━━━━━ Input material

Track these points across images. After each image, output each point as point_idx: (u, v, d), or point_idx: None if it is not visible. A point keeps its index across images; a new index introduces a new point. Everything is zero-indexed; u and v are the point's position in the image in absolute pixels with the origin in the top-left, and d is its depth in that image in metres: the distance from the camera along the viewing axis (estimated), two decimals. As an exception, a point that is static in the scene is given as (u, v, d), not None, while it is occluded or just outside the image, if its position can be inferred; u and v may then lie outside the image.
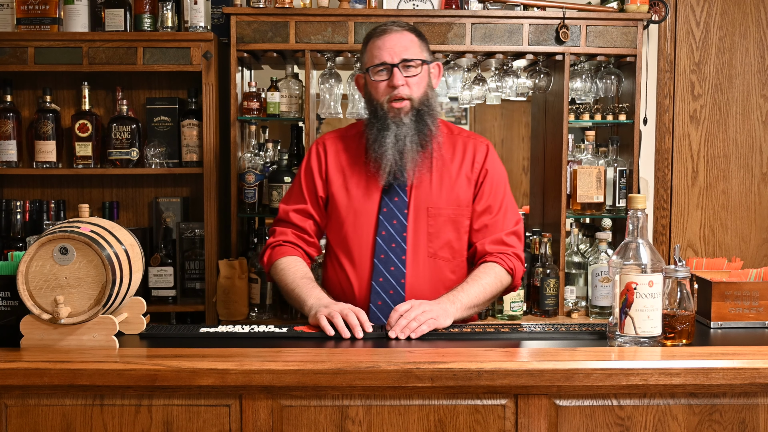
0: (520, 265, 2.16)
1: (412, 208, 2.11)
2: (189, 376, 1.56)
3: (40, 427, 1.59)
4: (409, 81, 2.07)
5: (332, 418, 1.59)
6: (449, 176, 2.14)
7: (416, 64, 2.07)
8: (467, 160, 2.16)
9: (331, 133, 2.27)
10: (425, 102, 2.10)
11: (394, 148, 2.07)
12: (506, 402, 1.60)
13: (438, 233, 2.12)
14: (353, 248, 2.11)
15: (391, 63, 2.05)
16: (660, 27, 3.25)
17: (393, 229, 2.09)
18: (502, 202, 2.16)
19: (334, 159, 2.18)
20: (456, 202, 2.13)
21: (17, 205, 2.96)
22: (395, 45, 2.06)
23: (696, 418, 1.62)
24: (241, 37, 2.83)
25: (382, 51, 2.07)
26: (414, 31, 2.12)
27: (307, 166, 2.21)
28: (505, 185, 2.20)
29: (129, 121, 2.97)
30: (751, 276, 2.03)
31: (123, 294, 1.73)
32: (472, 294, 2.02)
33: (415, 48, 2.08)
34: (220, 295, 2.83)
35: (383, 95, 2.08)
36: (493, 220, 2.15)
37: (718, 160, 3.34)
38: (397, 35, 2.08)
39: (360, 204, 2.13)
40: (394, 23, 2.13)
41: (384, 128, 2.08)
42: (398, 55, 2.05)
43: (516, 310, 2.85)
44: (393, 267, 2.08)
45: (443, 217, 2.12)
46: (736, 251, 3.33)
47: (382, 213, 2.11)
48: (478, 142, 2.21)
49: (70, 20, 2.92)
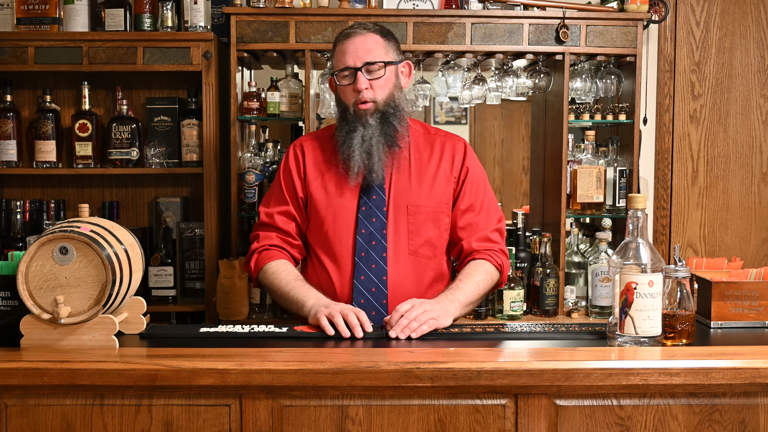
0: (507, 261, 2.21)
1: (392, 205, 2.14)
2: (189, 376, 1.56)
3: (40, 427, 1.59)
4: (373, 84, 2.09)
5: (332, 418, 1.59)
6: (428, 175, 2.16)
7: (379, 67, 2.08)
8: (446, 159, 2.19)
9: (308, 135, 2.31)
10: (391, 104, 2.12)
11: (361, 149, 2.09)
12: (506, 402, 1.60)
13: (418, 231, 2.13)
14: (334, 247, 2.13)
15: (354, 67, 2.07)
16: (660, 27, 3.25)
17: (372, 226, 2.11)
18: (483, 200, 2.20)
19: (311, 159, 2.20)
20: (436, 200, 2.15)
21: (17, 205, 2.96)
22: (358, 48, 2.08)
23: (696, 418, 1.62)
24: (241, 37, 2.83)
25: (346, 55, 2.09)
26: (380, 31, 2.13)
27: (286, 167, 2.22)
28: (485, 183, 2.24)
29: (129, 121, 2.97)
30: (751, 276, 2.03)
31: (123, 294, 1.73)
32: (468, 292, 2.05)
33: (379, 50, 2.10)
34: (220, 295, 2.83)
35: (350, 98, 2.11)
36: (477, 218, 2.18)
37: (718, 160, 3.34)
38: (360, 38, 2.09)
39: (338, 203, 2.14)
40: (360, 25, 2.14)
41: (351, 130, 2.11)
42: (361, 59, 2.07)
43: (516, 310, 2.85)
44: (374, 265, 2.09)
45: (423, 215, 2.14)
46: (736, 251, 3.33)
47: (361, 211, 2.12)
48: (456, 141, 2.24)
49: (70, 20, 2.92)
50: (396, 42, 2.17)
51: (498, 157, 4.88)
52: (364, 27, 2.13)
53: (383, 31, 2.14)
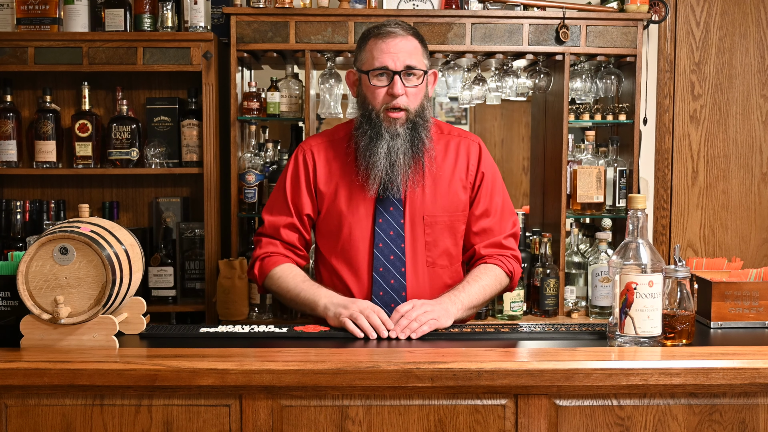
0: (518, 267, 2.15)
1: (408, 217, 2.05)
2: (189, 376, 1.56)
3: (40, 427, 1.59)
4: (409, 91, 1.98)
5: (332, 418, 1.59)
6: (443, 181, 2.08)
7: (419, 74, 1.98)
8: (461, 163, 2.11)
9: (318, 138, 2.16)
10: (421, 113, 2.02)
11: (386, 160, 1.99)
12: (506, 402, 1.60)
13: (436, 242, 2.07)
14: (350, 260, 2.06)
15: (394, 70, 1.95)
16: (660, 27, 3.25)
17: (390, 240, 2.04)
18: (499, 204, 2.14)
19: (323, 167, 2.09)
20: (452, 208, 2.09)
21: (17, 205, 2.96)
22: (399, 50, 1.96)
23: (696, 418, 1.62)
24: (241, 37, 2.83)
25: (385, 55, 1.95)
26: (417, 36, 2.02)
27: (294, 175, 2.11)
28: (500, 185, 2.16)
29: (129, 121, 2.97)
30: (751, 276, 2.03)
31: (123, 294, 1.73)
32: (473, 294, 2.01)
33: (419, 56, 1.99)
34: (220, 295, 2.83)
35: (380, 102, 1.99)
36: (491, 224, 2.12)
37: (718, 160, 3.33)
38: (401, 40, 1.97)
39: (354, 216, 2.06)
40: (398, 24, 2.01)
41: (377, 137, 1.99)
42: (402, 62, 1.95)
43: (516, 310, 2.85)
44: (393, 280, 2.04)
45: (440, 225, 2.07)
46: (736, 251, 3.33)
47: (378, 224, 2.04)
48: (470, 142, 2.15)
49: (70, 20, 2.92)
50: (428, 48, 2.07)
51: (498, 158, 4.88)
52: (403, 28, 1.99)
53: (420, 35, 2.03)
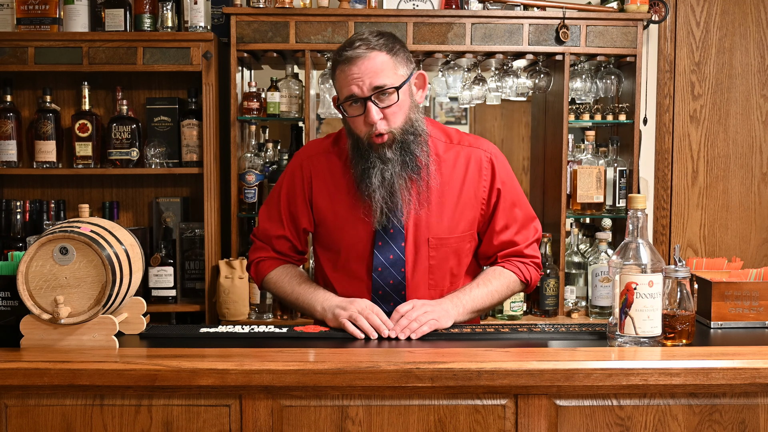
0: (537, 274, 2.06)
1: (411, 240, 1.94)
2: (189, 376, 1.55)
3: (40, 427, 1.59)
4: (387, 112, 1.83)
5: (332, 418, 1.59)
6: (450, 198, 1.95)
7: (390, 93, 1.82)
8: (471, 177, 1.97)
9: (313, 149, 2.05)
10: (409, 129, 1.88)
11: (382, 188, 1.87)
12: (506, 402, 1.60)
13: (440, 264, 1.97)
14: (349, 280, 2.00)
15: (362, 96, 1.81)
16: (660, 27, 3.25)
17: (390, 264, 1.93)
18: (519, 216, 2.02)
19: (320, 184, 1.99)
20: (460, 229, 1.97)
21: (17, 205, 2.96)
22: (363, 73, 1.80)
23: (696, 418, 1.62)
24: (241, 37, 2.83)
25: (350, 82, 1.81)
26: (385, 46, 1.83)
27: (290, 188, 2.02)
28: (519, 195, 2.04)
29: (129, 121, 2.97)
30: (751, 276, 2.03)
31: (123, 294, 1.73)
32: (477, 298, 1.95)
33: (389, 70, 1.82)
34: (220, 295, 2.83)
35: (362, 130, 1.86)
36: (513, 236, 2.02)
37: (718, 160, 3.33)
38: (364, 61, 1.80)
39: (352, 237, 1.96)
40: (361, 41, 1.83)
41: (369, 165, 1.88)
42: (368, 86, 1.80)
43: (516, 310, 2.85)
44: (392, 302, 1.94)
45: (446, 248, 1.96)
46: (736, 251, 3.33)
47: (377, 246, 1.94)
48: (482, 153, 1.99)
49: (70, 20, 2.92)
50: (404, 51, 1.88)
51: (498, 158, 4.88)
52: (366, 44, 1.82)
53: (388, 45, 1.84)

━━━━━━━━━━

§ **Exercise brief**: Start at the top of the entries and repeat each line exactly, ending at the line that contains "9: (331, 133, 2.27)". Pictures are not part of the copy.

§ **Worked solution**:
Track these points across images. After each image, output each point as point_idx: (u, v, d), or point_idx: None if it is not visible. A point keeps its index across images; a new index introduces a new point. Everything is zero-indexed; u and v are the point's position in the image in absolute pixels with the origin in the top-left, and d is its depth in that image in metres: the distance from the camera along the viewing axis (estimated), two decimals. As an exception, a point that is static in the scene is given as (u, v, d), not None, while it is occluded or just outside the image, if its position can be inferred; u and v may then lie outside the image.
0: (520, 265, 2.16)
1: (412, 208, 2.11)
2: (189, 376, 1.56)
3: (40, 427, 1.59)
4: (409, 81, 2.07)
5: (332, 418, 1.59)
6: (449, 176, 2.14)
7: (416, 64, 2.07)
8: (467, 160, 2.16)
9: (331, 133, 2.27)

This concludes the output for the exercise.